» **Information**:
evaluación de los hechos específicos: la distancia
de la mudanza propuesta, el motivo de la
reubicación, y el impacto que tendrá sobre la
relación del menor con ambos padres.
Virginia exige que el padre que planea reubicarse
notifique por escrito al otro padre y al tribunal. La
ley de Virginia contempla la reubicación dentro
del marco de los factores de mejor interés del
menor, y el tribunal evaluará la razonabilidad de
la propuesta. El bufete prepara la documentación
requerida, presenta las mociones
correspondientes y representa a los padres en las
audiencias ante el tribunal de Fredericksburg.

» **Work request**: Rewrite the lines in the data, changing every "tribunal" to "juzgado" and leaving everything else as it is.

» **Your response**:
evaluación de los hechos específicos: la distancia
de la mudanza propuesta, el motivo de la
reubicación, y el impacto que tendrá sobre la
relación del menor con ambos padres.
Virginia exige que el padre que planea reubicarse
notifique por escrito al otro padre y al juzgado. La
ley de Virginia contempla la reubicación dentro
del marco de los factores de mejor interés del
menor, y el juzgado evaluará la razonabilidad de
la propuesta. El bufete prepara la documentación
requerida, presenta las mociones
correspondientes y representa a los padres en las
audiencias ante el juzgado de Fredericksburg.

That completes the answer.